## Challenge:
Answer from the repository overview below:
1. Who wrote the paper whose analysis this code replicates?
2. Through what program did Zillow make its assessment data available?
3. In what order should the R scripts in the `code/` folder be run?

## Excerpt to read:

— Begin —

---
output:
  pdf_document: default
  html_document: default
---
# buildingcodes replication code

## Overview

This repository includes replication code for "Mandated vs. Voluntary Adaptation to Natural Disasters: The Case of U.S. Wildfires" by Patrick Baylis and Judson Boomhower. 

The analysis in this paper is built on assessment data collected by Zillow and made available through the now-discontinued ZTRAX program. Because of licensing restrictions, we are not able to provide the assessment data that we use in the paper, nor are we able to provide the final analysis data (since the units of observation are individual homes from the assessment data). Still, in the interest of providing maximizing transparency and making replication possible for users with access to confidential assessment data, this repository includes the the full codebase for building the analysis data. We also include the collected set of damage inspection data that we use to identify destroyed homes in the assessment data. Researchers with access to equivalent assessment data (from, e.g., CoreLogic or similar) should be able to replicate our analysis.

## Code

The full replication code for the empirical analysis in the paper is contained in the `code/` folder as a series of R scripts, which should be run in the order specified by the filenames. The code relies on a number of different datasets, including the previously described assessment data and damage inspection data, as well as a number of other supporting datasets.

— End —

## Provided material:
— Begin —

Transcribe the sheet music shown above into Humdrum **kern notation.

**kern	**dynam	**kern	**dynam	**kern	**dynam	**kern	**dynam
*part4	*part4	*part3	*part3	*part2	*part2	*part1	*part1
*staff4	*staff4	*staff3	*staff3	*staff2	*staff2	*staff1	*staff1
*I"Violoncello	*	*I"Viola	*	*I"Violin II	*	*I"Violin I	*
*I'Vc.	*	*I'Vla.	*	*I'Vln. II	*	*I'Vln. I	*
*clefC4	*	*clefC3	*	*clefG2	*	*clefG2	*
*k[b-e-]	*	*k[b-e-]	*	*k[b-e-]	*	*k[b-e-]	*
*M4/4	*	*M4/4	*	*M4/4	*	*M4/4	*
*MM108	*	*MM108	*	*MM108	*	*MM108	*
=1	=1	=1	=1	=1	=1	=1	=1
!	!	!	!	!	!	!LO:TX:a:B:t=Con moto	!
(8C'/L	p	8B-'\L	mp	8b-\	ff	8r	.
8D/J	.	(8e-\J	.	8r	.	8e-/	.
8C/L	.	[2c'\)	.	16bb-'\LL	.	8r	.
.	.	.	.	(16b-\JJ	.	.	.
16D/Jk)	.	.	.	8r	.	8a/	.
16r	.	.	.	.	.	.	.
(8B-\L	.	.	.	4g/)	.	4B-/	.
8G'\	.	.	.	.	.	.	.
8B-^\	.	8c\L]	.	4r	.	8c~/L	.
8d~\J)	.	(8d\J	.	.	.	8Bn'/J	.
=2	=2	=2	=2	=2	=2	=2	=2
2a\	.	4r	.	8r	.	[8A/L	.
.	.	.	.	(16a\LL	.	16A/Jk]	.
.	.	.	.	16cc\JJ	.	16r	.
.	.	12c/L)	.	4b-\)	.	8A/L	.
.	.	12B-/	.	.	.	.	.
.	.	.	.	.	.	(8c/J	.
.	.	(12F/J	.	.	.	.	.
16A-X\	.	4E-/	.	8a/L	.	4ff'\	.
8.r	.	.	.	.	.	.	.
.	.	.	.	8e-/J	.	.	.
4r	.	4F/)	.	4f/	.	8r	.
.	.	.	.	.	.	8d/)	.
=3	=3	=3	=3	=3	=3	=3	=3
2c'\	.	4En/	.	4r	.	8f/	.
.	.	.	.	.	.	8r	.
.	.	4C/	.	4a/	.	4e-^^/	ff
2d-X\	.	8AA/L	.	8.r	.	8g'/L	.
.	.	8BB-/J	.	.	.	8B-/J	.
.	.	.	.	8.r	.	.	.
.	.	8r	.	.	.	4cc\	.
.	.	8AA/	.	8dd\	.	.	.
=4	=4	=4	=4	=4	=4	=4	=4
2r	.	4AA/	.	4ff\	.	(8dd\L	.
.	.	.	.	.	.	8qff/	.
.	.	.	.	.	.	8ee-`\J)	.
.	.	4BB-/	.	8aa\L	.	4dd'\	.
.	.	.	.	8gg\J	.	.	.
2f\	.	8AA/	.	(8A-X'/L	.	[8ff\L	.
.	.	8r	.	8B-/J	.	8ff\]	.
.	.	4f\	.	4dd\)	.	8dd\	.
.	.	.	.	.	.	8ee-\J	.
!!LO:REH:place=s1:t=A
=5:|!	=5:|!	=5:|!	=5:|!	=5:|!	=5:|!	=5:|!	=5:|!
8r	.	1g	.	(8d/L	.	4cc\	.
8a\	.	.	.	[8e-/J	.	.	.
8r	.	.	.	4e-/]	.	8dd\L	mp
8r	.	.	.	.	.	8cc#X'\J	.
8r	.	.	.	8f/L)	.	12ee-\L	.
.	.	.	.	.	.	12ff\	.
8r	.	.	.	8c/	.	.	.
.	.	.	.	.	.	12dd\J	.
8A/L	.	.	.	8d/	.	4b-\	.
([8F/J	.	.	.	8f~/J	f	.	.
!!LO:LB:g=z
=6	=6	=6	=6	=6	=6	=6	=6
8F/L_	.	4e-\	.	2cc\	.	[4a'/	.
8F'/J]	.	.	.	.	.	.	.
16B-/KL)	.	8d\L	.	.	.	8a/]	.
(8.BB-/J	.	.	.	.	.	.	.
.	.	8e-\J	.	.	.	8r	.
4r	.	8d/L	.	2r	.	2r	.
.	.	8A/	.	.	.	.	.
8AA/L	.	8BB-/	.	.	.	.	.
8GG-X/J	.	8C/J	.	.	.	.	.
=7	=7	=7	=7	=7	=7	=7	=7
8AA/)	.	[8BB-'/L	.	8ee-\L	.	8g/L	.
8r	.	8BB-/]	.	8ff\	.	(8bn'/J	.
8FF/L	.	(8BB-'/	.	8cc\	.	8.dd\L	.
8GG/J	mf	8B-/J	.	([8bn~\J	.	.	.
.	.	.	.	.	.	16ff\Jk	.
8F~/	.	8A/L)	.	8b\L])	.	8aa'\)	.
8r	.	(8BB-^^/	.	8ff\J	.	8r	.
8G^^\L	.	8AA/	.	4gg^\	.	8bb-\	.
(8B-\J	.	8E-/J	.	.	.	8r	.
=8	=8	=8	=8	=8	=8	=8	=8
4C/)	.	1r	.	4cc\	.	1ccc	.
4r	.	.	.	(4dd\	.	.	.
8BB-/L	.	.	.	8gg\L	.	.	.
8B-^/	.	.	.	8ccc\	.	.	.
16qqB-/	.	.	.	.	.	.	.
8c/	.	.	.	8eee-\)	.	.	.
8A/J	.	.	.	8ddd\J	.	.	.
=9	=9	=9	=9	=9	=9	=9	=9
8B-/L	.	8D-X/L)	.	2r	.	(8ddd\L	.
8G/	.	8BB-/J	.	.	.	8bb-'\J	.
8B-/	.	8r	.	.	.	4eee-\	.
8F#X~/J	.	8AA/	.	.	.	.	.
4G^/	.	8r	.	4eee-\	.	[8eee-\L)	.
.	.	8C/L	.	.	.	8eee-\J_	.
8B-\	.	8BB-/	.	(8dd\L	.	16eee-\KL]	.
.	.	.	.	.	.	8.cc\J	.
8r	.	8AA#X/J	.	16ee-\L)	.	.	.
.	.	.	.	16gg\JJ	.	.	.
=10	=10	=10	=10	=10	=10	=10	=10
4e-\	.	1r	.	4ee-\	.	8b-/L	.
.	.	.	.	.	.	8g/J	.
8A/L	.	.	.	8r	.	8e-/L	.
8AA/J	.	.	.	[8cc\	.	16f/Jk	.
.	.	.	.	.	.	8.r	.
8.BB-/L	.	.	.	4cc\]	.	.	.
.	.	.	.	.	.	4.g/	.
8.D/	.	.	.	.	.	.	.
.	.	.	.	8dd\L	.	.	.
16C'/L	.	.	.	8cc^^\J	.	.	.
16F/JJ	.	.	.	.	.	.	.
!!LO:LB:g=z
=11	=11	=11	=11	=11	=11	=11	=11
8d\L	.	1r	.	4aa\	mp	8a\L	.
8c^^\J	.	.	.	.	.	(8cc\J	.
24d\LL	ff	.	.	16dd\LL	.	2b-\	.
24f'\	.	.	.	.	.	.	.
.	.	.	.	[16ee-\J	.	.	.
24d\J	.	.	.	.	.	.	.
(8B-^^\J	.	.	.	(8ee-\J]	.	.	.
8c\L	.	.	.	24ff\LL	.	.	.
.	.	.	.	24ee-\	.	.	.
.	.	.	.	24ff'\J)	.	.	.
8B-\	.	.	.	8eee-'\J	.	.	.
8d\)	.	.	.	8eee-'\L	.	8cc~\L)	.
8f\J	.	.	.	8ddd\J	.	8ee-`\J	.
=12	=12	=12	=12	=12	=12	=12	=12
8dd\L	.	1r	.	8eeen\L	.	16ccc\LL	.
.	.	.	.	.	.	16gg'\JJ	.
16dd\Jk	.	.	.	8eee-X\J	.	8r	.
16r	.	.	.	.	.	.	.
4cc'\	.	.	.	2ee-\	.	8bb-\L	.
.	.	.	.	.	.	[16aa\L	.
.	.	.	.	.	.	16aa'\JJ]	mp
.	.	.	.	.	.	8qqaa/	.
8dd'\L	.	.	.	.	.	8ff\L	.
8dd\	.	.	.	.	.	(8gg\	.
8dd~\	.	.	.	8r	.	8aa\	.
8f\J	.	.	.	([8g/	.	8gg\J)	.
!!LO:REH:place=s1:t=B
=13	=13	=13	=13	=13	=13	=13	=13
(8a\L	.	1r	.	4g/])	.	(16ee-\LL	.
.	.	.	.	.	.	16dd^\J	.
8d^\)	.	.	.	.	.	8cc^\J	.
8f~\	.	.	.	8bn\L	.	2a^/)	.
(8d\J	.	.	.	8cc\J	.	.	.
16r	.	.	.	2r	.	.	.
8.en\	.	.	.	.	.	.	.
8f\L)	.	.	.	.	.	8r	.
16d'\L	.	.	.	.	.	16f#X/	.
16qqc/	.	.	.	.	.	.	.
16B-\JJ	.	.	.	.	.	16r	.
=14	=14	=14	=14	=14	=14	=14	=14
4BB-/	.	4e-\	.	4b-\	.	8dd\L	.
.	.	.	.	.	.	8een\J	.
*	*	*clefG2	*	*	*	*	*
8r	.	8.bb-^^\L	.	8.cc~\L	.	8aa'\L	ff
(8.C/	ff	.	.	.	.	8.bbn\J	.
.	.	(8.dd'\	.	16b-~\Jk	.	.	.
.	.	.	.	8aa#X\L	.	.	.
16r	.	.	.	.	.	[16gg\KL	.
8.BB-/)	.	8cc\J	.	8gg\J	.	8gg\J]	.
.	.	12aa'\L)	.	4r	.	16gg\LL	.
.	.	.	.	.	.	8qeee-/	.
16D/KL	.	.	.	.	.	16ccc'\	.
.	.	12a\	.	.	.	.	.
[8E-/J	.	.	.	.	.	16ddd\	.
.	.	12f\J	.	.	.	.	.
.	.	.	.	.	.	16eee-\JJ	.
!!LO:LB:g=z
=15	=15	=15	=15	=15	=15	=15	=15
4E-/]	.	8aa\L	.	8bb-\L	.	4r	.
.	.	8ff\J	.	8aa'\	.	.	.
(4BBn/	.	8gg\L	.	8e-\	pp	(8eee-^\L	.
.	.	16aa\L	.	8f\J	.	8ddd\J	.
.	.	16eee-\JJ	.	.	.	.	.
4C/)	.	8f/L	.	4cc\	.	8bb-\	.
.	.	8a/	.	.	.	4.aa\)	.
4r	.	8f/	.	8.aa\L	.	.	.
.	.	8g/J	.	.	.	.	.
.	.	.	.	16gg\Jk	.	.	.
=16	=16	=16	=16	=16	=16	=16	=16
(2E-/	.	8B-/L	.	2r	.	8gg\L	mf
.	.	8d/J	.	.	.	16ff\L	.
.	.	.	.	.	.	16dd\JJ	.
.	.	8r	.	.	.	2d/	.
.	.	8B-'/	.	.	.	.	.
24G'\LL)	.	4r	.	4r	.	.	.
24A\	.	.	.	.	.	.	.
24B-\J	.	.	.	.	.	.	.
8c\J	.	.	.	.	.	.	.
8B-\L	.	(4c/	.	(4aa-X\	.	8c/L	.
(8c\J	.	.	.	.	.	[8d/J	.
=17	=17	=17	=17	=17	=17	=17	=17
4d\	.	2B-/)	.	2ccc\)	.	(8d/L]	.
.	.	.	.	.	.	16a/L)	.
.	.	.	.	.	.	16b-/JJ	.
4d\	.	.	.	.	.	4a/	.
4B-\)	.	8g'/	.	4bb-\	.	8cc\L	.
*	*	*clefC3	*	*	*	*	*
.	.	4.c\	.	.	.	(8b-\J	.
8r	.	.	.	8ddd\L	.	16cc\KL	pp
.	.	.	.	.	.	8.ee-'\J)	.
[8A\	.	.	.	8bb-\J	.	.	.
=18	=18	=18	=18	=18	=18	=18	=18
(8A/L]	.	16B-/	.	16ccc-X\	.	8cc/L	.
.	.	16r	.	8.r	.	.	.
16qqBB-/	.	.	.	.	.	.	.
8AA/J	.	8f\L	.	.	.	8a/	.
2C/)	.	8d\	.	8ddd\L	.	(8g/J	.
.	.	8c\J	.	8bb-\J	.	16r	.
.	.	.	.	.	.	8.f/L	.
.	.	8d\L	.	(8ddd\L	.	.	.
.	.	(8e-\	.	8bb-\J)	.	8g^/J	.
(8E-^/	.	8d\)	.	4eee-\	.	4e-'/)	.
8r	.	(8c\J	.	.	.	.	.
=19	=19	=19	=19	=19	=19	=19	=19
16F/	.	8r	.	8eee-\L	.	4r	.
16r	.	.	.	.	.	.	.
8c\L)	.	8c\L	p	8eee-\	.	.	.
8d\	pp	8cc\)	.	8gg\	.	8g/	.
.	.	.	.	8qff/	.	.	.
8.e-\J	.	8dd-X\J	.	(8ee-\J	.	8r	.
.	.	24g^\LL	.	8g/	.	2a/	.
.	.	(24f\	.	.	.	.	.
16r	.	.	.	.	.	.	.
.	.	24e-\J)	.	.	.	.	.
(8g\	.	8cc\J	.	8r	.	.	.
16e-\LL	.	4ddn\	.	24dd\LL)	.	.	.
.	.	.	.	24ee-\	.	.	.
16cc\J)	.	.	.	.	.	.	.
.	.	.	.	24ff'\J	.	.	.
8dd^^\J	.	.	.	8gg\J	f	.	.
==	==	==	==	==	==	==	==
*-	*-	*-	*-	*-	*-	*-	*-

— End —

## Output:
1. Patrick Baylis and Judson Boomhower
2. The ZTRAX program, which has since been discontinued
3. In the order given by their filenames